From the Hellespont to Constantinople is a sail of forty miles, along a coast steep and rugged, destitute of any harbor or even a beach where a boat might land. Nor is there a more beautiful sight than that which is presented on approaching the Turkish capital from this direction, especially of an early morning. Against the dawn in the East are silhouetted the minarets and domes and the palace roofs of the city; then, as the light increases, the white buildings are distinguished more clearly through a purple mist that rises from the waters, until the ship enters the Bosphorus, gliding past the shipping and the boat traffic along the shore of the harbor. The beauties of the Bosphorus have been described in every book of travel that has ever included this section of the world in its descriptions: it is undoubtedly the most beautiful waterway that may be found in any country.
Emerging into the Black Sea from the Bosphorus, one strikes the Bulgarian coast not far above that neck of land on which Constantinople is built. Along this stretch of coast up to the mouth of the Danube there are two harbors, Varna and Burgas. Each is terminus of a branch railroad leading off from the Nish-Sofia-Constantinople line. Behind Burgas lie the level tracts of Eastern Rumelia, or Thrace, as that part of the country is still called. But Varna is above the point where the Balkan Range strikes the coast, all of which is steep and rocky.
Above Varna begins the Delta of the Danube, up which steamers and heavily laden barges sail continuously, but here also begins the neutral territory of Rumania, the Dobruja, the richest section of the Danube basin, which was ceded to Rumania by Bulgaria after the Second Balkan War.[Back to Contents]
CHAPTER XLV
THE CAUCASUS—THE BARRED DOOR
We now come to that section of the eastern theatre of the war which received the least extended notice in printed reports—the barred doorway between Europe and Asia,—the Caucasus. Not because the fighting there was less furious, but because the region was less accessible to war correspondents. The struggle was in fact quite as bloody and even more savage and barbarous here than elsewhere, for on this front Russ meets Turk, Christian meets Moslem, and where they grapple the veneer of chivalry blisters off.
Here again, as in Galicia, we come to a natural frontier, not only between two races, but between two continents. For here, crossing the isthmus between the Black Sea and the Caspian, stretches a mountain range over seven hundred miles in length, rising abruptly out of the plains on either side. These are the Caucasus Mountains, forming the boundary between Europe and Asia.
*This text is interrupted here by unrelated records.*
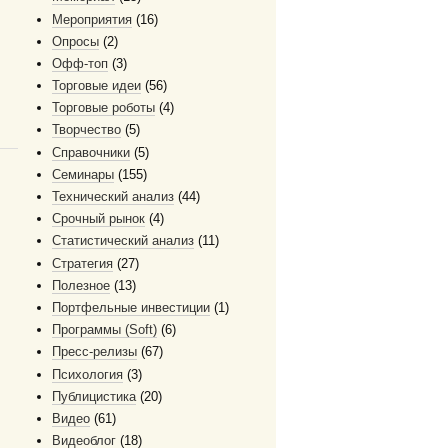
Мероприятия
(16)
Опросы
(2)
Офф-топ
(3)
Торговые идеи
(56)
Торговые роботы
(4)
Творчество
(5)
Справочники
(5)
Семинары
(155)
Технический анализ
(44)
Срочный рынок
(4)
Статистический анализ
(11)
Стратегия
(27)
Полезное
(13)
Портфельные инвестиции
(1)
Программы (Soft)
(6)
Пресс-релизы
(67)
Психология
(3)
Публицистика
(20)
Видео
(61)
Видеоблог
(18)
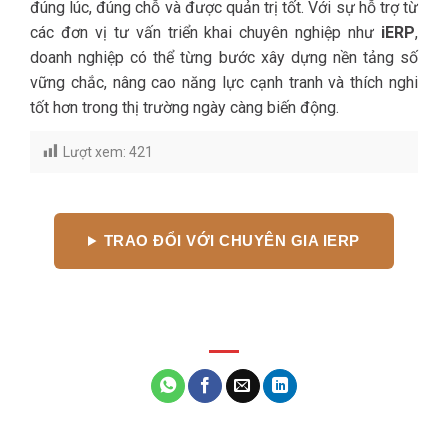
đúng lúc, đúng chỗ và được quản trị tốt. Với sự hỗ trợ từ
các đơn vị tư vấn triển khai chuyên nghiệp như
iERP
,
doanh nghiệp có thể từng bước xây dựng nền tảng số
vững chắc, nâng cao năng lực cạnh tranh và thích nghi
tốt hơn trong thị trường ngày càng biến động.
Lượt xem:
421
TRAO ĐỔI VỚI CHUYÊN GIA IERP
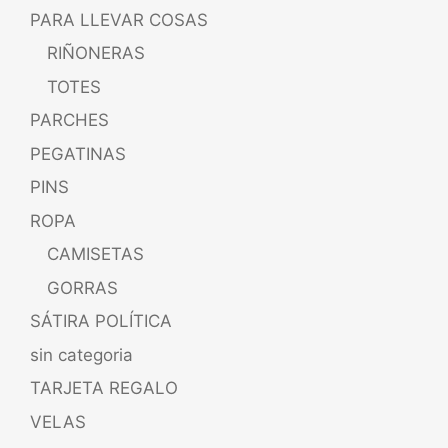
PARA LLEVAR COSAS
RIÑONERAS
TOTES
PARCHES
PEGATINAS
PINS
ROPA
CAMISETAS
GORRAS
SÁTIRA POLÍTICA
sin categoria
TARJETA REGALO
VELAS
The higher and central part of the range (which averages only from sixty to seventy miles in width) is formed of parallel ridges, not separated by deep and wide valleys, but remarkably connected by elevated plateaus, which are traversed by narrow fissures of extreme depth. The highest peaks are in the most central chain; Mt. Elburz, attaining an elevation of 18,000 feet above the sea, while Mt. Kasbeck reaches a height of more than 16,000 feet, and several other peaks rise above the line of perpetual snow. The outlying spurs and foothills of this chain of lofty mountains are of less extent and importance than those of almost any other mountain range of similar magnitude, subsiding, as they do, until they are only 200 feet high along the shores of the Black Sea. Some parts are almost entirely bare, but other parts are densely wooded and the secondary ranges near the Black Sea are covered by magnificent forests of oak, beech, ash, maple, and walnut.
This range is an almost impassable wall across the narrow isthmus which joins Europe and Asia, and the Gorge of Dariel is the gateway in this wall through which have come almost all the migrating races that have peopled the continent of Europe. As is well known, the white peoples of Europe have been classified as the Caucasian race, because they were all supposed to have passed through this gateway originally. Apparently each of these oncoming waves of barbaric humanity, bursting through the great gateway, must have left behind some few remnants of their volume, for nowhere in the world, in so limited an area, is there such a diversity and mixture of peoples. In the words of one writer, who speaks with authority on this region, the Caucasus is "an ethnological museum where the invaders of Europe, as they traveled westward to be manufactured into nations, left behind samples of themselves in their raw condition."
Here may be found the Georgians, who so long championed the Cross against the Crescent, the wild Lesghians from the highlands of Daghestan; the Circassians, famed for the beauty of their women; Suanetians, Ossets, Abkhasians, Mingrelians, not to enumerate dozens of other tribes and races, each speaking its own tongue. It is said that over a hundred languages are spoken throughout this region; seventy in the city of Tiflis alone.